For a sense of how much each of these Chapters is used, out of close to 845,000 total bankruptcies filed in the United States in 2015, about 535,000 were Chapter 7 cases, about 302,000 were Chapter 13’s, only about 7,250 were Chapter 11s and about 400 were Chapter 12s.
So about 99% of bankruptcies that were filed—consumer AND business—were Chapter 7s or 13s.
The Bankruptcy Chapters
These options are named after the chapters of the federal bankruptcy statute in which they are found, Title 11 of the United States Code.
Chapter 7 is by far the most common. The procedure usually takes less than 4 months, usually resulting in the discharge (legal write-off) of all or most debts that you want to discharge. Also, you can usually get to keep all your assets that you want to keep.
Chapter 13 is a 3-to-5-year payment plan, almost always paying only a portion of your debts, often only a small portion. With certain debts it can provide big advantages that are unavailable under Chapter 7. Can be especially good for dealing with your secured debts—home mortgages and vehicle loans particularly—and special debts that can’t be discharged such recent income taxes and child support arrearage.
Chapter 11 is usually used to continue operating a business. But it is also sometimes used by consumers, particularly if they have extraordinarily high amounts of debt (beyond the maximums allowed under Chapter 13).
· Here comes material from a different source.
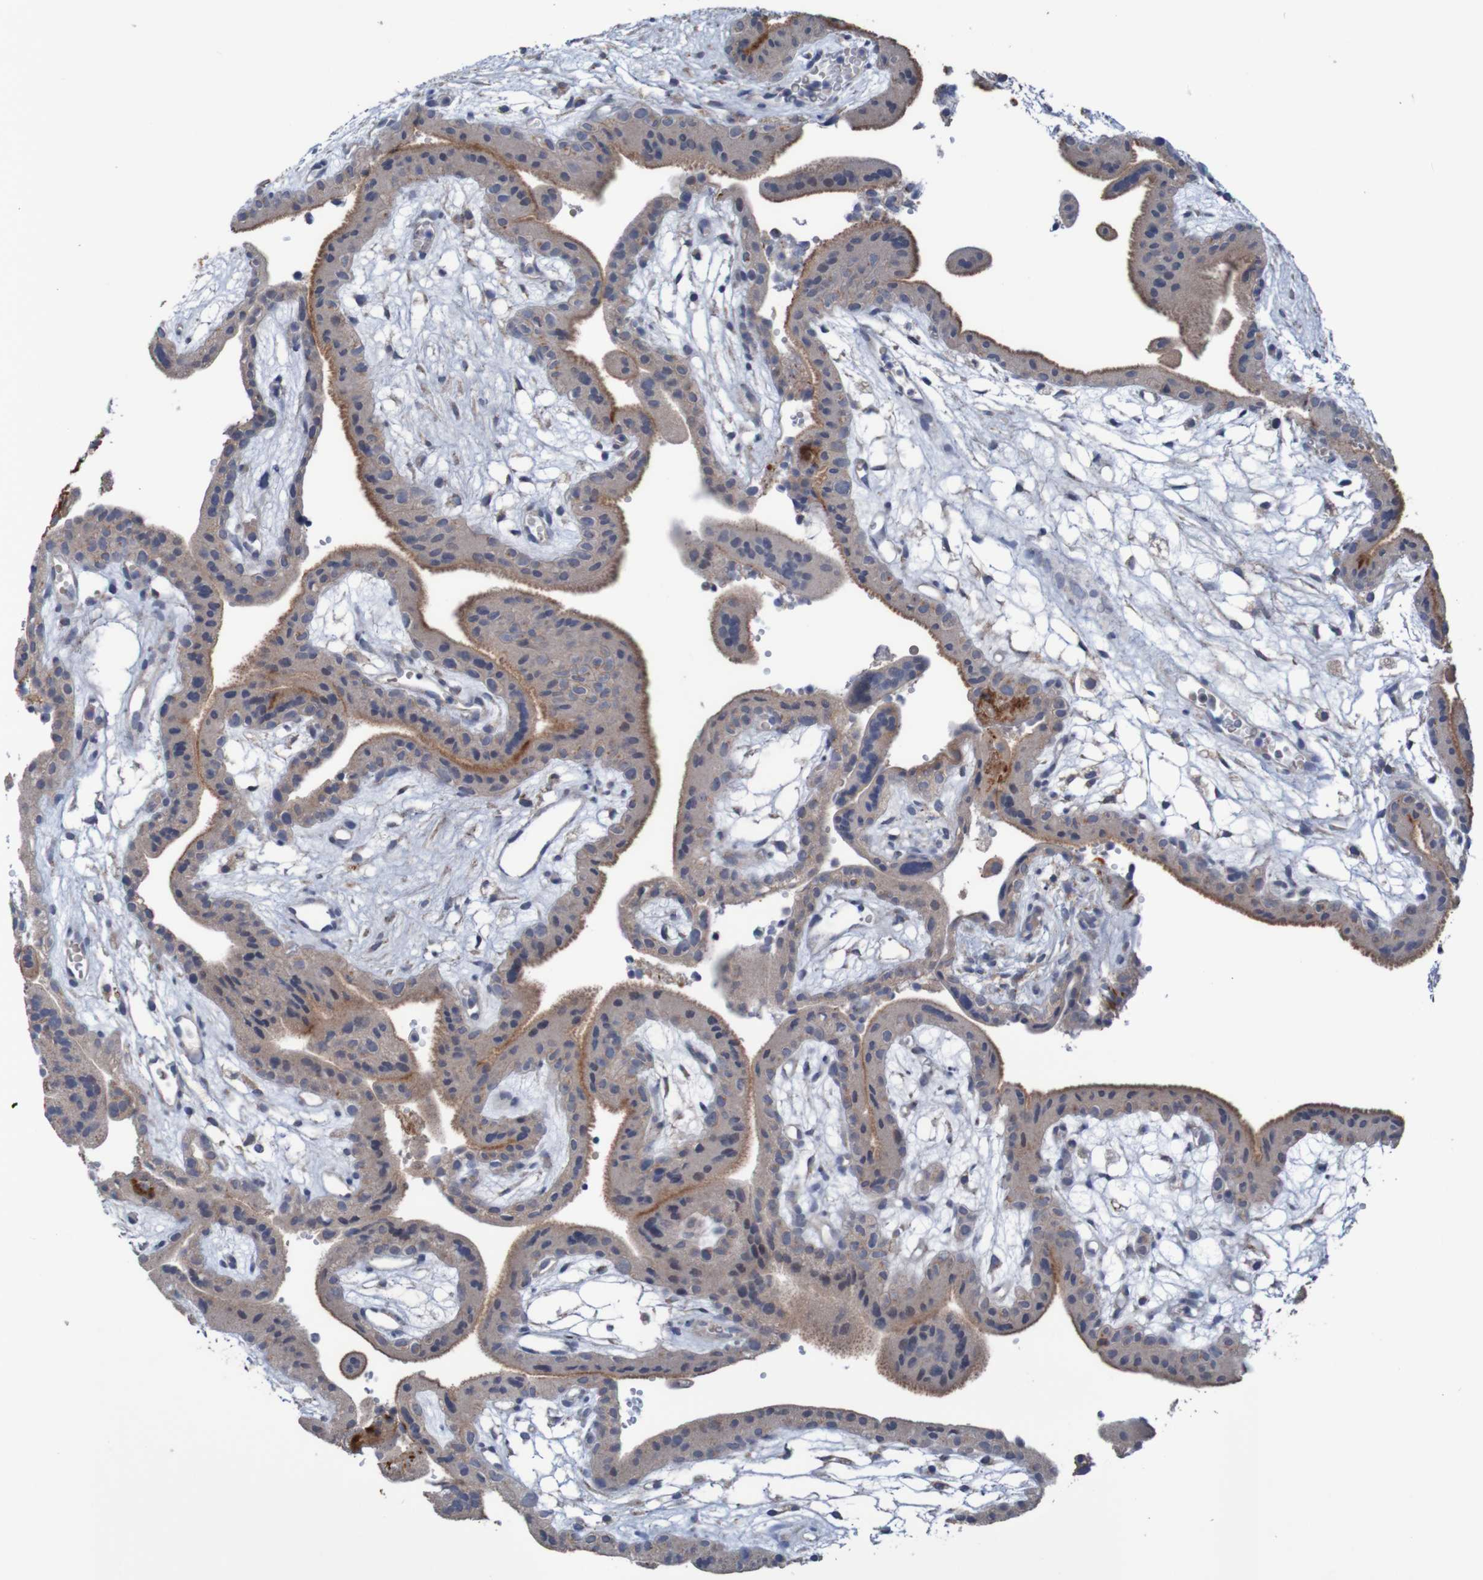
{"staining": {"intensity": "weak", "quantity": ">75%", "location": "cytoplasmic/membranous"}, "tissue": "placenta", "cell_type": "Decidual cells", "image_type": "normal", "snomed": [{"axis": "morphology", "description": "Normal tissue, NOS"}, {"axis": "topography", "description": "Placenta"}], "caption": "This micrograph exhibits immunohistochemistry (IHC) staining of benign human placenta, with low weak cytoplasmic/membranous expression in approximately >75% of decidual cells.", "gene": "ANGPT4", "patient": {"sex": "female", "age": 18}}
Is a much more complicated procedure than Chapter 13, and much, much more expensive.
Chapter 12 is for ranchers, farmers, and fishermen. It blends aspects of Chapter 11 and 13.
Choosing between Chapter 7 and 13
Practically speaking, for consumers the choice is usually between Chapter 7 and 13.
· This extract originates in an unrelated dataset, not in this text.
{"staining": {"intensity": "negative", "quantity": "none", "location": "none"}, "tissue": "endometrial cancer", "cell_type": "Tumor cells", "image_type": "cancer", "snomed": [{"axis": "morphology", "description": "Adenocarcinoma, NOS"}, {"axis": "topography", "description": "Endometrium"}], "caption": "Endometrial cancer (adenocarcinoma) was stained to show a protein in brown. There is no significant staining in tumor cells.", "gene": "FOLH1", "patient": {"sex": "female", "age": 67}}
In very general terms, Chapter 7 tends to be the better way to go if your situation is relatively straightforward, especially as to your debts.
If your situation is more complicated, again especially if you have certain kinds of debts, Chapter 13 tends to be better. By certain kinds of debts we mean, for example:
- home mortgage(s) or vehicle loans that you’re behind on
- a second or third mortgage
- judgment and tax liens on your home
- a vehicle loan with a balance larger than the vehicle’s value
- unpaid income taxes
- child or spousal support arrears
- non-support debt owed to ex-spouse
- student loans
Often whether Chapter 7 or Chapter 13 is best for you will be quite clear. But before seeing a lawyer you should keep an open mind because candidly you are most likely not aware of all the available advantages and disadvantages. An experienced bankruptcy lawyer will help you understand and decide among your choices.
Bankruptcy Gives You Options
So bankruptcy is all about options and choices. There’s the choice between Chapter 7 or 13, or sometimes some other Chapter or other creative game plan. Then within each Chapter there are usually choices about how to deal with various debts. With all these choices bankruptcy can empower you to take charge of your financial life.